• [YOUR TASK]
In the OpenID troubleshooting notes, emptying which database table fixed the issue?

• [QUOTED PASSAGE]
* * *
Adding sysadmin-noc-members back as one of the owners.
Have a lab box set up like noc01 in my lab, with openid currently functional. Waiting for the issue to occur to troubleshoot.
The issue has been recreated in my lab. I am accessing my lab box over the same network, using http. When it reaches out to the FAS openid, it uses https, of course.
The http process has been running since Aug 11th @ 11a and I recreated the issue at 2p today (Aug 18th). The most recent test prior to that was Aug 13th @ 7:10p. That's a pretty large gap, but the important part is it has been recreated.
Here is the error message from /var/log/httpd/error_log:
[Sat Aug 16 14:07:19.890389 2014] [core:error] [pid 1228] [client 192.168.192.236:52811] Error in authentication: openid.modauthopenid.nonce: no such field
I would attach a sosreport, but the attachment limit is 256KB...
(All times are in Central)
Upon apache restart the mod_auth_openid sqlite database is removed. It is created/updated as users attempt to authenticate. I could recreate a similar issue by moving one database from an apache server to another, however that might not be a fair test. Emptying each table one by one revealed that the fix is in emptying the "associations" table. Something must be getting corrupt and causing that table to not be updated appropriately. Here's what the table looks like (and yes, it normally only has one entry):
CREATE TABLE associations (server VARCHAR(255), handle VARCHAR(100), encryption_type VARCHAR(50), secret VARCHAR(30), expires_on INT);
INSERT INTO "associations" VALUES('https://id.fedoraproject.org/openid/','{HMAC-SHA256}{53eff2b6}{44qTIA==}','HMAC-SHA256','9xOPRq4qgQJm26b0YhUVPdSXGfe2IpKmpQMMSmHn7PU=',1409443766);
The "expires_on" field still has almost 10 days left, so it has yet to expire.
* * *
• [MATERIAL SHOWN]
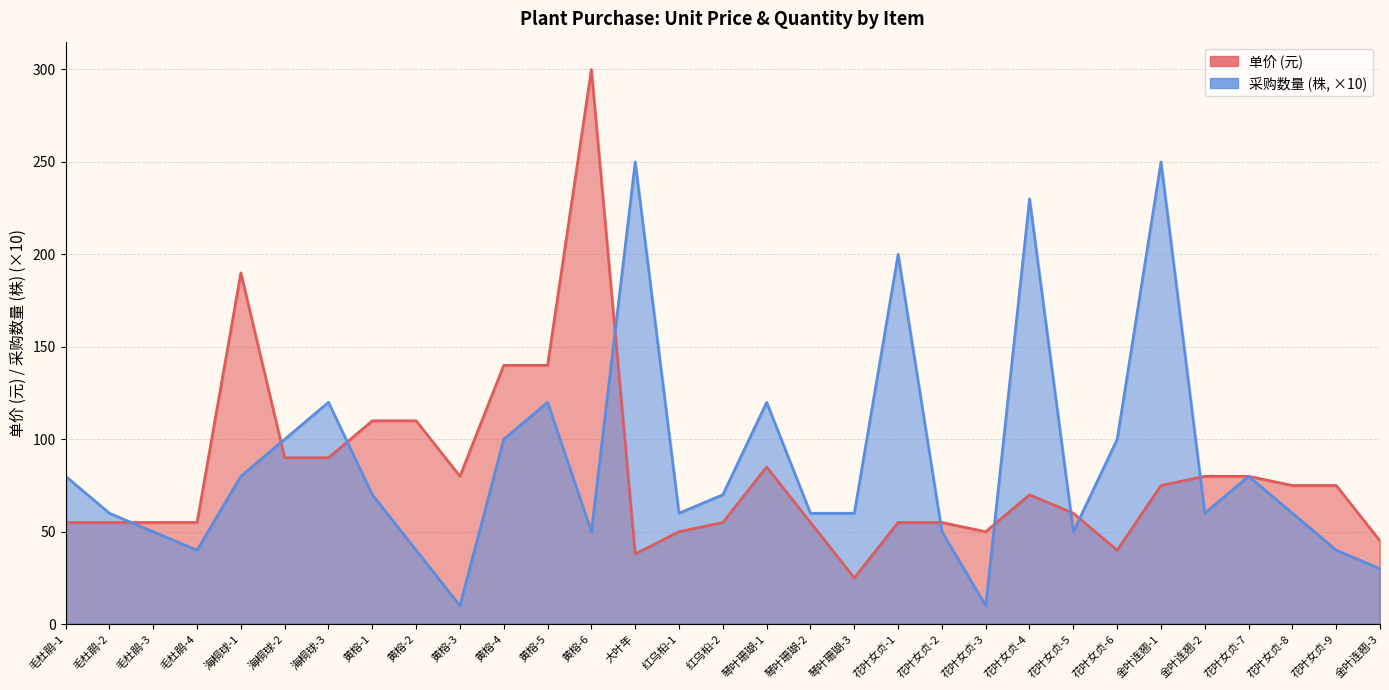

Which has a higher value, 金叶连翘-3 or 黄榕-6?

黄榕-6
* * *
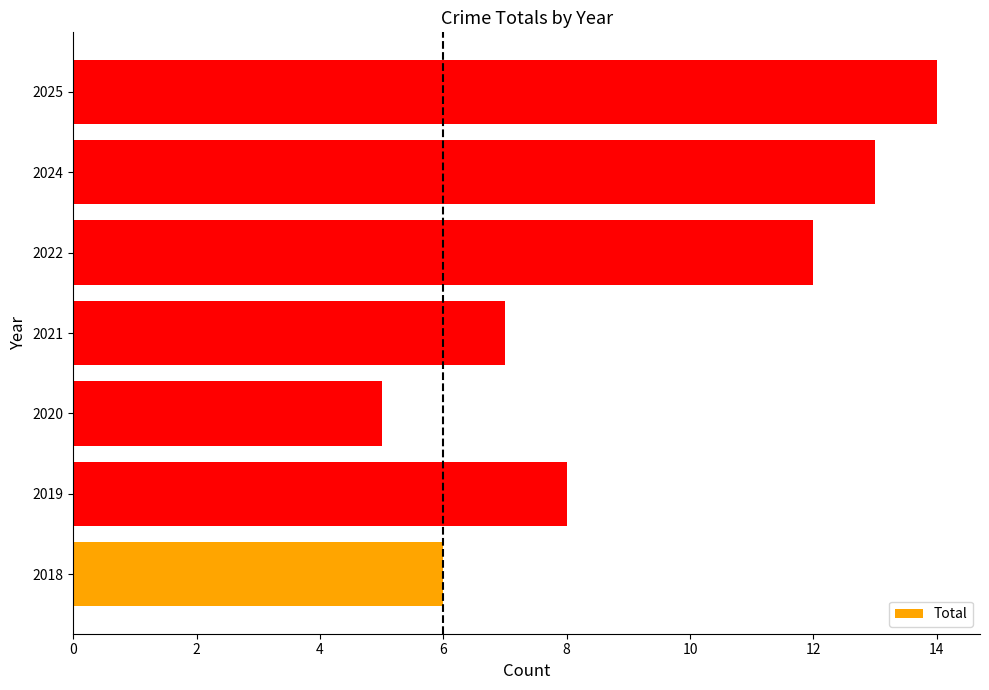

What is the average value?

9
* * *
• [THE COMPLETED TASK]
Emptying the "associations" table fixed the issue.